Last week, the infamous trading platform Robinhood closed all purchases made into undervalued companies, most notably GameStop, but included other shares into AMC Entertainment, Nokia and BlackBerry.
In a blog post released by Robinhood, the retail seller said, “In light of recent volatility, we restricted transactions for certain securities to position closing only.”
At that time, shareholders could either move their purchased stocks from Robinhood to other trading platforms, or they could sell the stocks out of fear of loss.
Alexander Arapoglou, a finance professor in the Kenan-Flagler Business School who teaches classes on hedge funds, trading and financial risk management, said that because Robinhood clears through Citadel, a multinational hedge fund company, its actions follow the margin requirements that the hedge fund mandates.
“As the price becomes more volatile, the possibility of loss becomes greater to the clearer, so consequently, Citadel will start asking for more margin,” Arapoglou said. "If Robinhood cannot supply them with that margin to protect for the loss, Robinhood then has to restrict the amount that's traded.”
In December, the stock price for GameStop was a meager $4 — but the price skyrocketed to roughly $350 within the month of January alone.

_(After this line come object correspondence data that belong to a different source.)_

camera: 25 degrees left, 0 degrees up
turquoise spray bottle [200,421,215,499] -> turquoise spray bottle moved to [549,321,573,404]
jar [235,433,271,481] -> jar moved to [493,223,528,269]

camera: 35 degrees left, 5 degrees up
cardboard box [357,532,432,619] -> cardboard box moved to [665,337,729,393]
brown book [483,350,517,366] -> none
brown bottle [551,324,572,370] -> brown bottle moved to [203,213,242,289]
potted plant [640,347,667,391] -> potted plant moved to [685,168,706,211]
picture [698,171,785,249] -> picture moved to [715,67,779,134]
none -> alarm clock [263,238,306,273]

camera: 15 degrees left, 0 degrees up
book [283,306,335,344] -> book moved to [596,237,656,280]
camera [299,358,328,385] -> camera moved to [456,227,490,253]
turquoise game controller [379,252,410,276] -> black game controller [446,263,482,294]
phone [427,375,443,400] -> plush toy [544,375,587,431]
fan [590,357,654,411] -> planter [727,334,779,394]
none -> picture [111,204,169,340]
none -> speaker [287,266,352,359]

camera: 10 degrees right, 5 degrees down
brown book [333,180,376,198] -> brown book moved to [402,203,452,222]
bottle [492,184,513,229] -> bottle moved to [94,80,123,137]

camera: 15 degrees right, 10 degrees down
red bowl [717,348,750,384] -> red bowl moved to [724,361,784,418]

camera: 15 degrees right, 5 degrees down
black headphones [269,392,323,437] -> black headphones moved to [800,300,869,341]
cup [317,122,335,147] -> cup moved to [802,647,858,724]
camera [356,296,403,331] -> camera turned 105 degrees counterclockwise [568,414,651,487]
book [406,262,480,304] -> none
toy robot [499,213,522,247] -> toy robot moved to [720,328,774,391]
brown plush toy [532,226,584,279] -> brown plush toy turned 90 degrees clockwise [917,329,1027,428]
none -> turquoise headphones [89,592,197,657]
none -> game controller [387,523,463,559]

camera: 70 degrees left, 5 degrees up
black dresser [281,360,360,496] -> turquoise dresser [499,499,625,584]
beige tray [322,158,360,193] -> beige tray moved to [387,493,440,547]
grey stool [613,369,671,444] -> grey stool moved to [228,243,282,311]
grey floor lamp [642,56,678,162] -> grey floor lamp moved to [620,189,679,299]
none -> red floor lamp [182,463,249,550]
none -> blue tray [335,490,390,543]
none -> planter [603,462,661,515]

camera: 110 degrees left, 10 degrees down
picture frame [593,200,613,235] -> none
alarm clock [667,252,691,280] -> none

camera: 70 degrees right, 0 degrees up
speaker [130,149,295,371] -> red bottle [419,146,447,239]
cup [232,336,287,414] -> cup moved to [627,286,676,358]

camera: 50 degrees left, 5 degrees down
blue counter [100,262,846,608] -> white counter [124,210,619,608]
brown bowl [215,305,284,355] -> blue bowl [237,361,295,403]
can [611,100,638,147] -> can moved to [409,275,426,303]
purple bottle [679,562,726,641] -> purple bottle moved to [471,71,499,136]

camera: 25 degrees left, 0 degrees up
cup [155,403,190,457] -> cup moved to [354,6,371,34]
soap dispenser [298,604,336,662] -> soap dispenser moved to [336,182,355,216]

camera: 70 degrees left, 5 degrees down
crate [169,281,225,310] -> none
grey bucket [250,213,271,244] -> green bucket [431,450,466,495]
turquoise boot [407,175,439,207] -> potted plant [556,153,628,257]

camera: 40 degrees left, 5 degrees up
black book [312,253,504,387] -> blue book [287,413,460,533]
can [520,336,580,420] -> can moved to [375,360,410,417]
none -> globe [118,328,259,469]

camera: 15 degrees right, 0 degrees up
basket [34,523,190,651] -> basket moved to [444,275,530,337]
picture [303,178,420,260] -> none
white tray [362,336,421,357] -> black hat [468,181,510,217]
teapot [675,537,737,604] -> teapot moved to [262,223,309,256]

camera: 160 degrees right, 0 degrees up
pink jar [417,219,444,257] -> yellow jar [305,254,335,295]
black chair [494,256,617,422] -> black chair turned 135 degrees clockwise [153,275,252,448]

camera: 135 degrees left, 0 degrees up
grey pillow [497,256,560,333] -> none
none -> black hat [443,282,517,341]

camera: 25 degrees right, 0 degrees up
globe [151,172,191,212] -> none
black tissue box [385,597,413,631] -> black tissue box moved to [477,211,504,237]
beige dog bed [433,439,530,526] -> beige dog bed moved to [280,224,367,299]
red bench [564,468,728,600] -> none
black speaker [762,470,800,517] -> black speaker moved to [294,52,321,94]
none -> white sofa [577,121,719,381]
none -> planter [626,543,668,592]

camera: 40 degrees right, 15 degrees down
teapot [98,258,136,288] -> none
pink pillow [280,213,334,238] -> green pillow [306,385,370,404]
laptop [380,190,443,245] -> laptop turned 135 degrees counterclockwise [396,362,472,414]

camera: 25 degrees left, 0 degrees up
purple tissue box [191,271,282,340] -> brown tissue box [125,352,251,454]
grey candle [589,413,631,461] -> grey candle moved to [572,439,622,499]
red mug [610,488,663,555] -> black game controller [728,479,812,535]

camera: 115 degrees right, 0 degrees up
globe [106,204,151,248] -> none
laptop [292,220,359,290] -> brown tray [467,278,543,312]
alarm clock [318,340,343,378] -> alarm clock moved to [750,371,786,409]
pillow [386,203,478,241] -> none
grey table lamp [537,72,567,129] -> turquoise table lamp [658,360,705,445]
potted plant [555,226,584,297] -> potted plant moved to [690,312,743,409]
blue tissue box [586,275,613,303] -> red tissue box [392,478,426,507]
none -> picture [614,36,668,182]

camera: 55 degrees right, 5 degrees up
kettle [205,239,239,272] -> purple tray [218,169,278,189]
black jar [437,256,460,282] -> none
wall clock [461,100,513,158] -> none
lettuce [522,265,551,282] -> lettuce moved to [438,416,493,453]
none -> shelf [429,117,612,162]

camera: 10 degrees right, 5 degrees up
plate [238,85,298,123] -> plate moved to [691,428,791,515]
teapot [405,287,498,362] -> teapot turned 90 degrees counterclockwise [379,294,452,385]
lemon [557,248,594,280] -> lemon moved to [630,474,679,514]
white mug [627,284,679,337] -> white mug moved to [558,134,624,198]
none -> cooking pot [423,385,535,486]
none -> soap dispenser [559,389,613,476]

This expansion of interest into "dark horse" stocks came from social chat rooms on Reddit. Posts on the r/WallStreetBets subreddit informed investors of the inner workings of hedge funds’ playbooks and their billion-dollar bets against stocks they believed would plummet.
Millennials are one of the main demographics for retail stockbrokers like Robinhood, TD Ameritrade and Fidelity. The accessibility and ease that these platforms provide have sparked an interest among young people and have created new ways for them to make money — or even irritate wealthy pockets.
“I thought to myself that I had some extra disposable income that I could put away, and decided that I would be fine to lose the money if it meant hurting hedge funds,” Kayla Pope, a junior majoring in public policy and interdisciplinary studies, said. “I figured there aren't many instances where you can go against a system on a scale that actually hurts the top one percent, and that participating would be worth it.”
The insurgency to purchase stock in companies like GameStop and AMC could aggravate the fortunes of brokerage firms and individuals who make billions from the act of shorting stock — and those that participated in r/WallStreetBets understood that.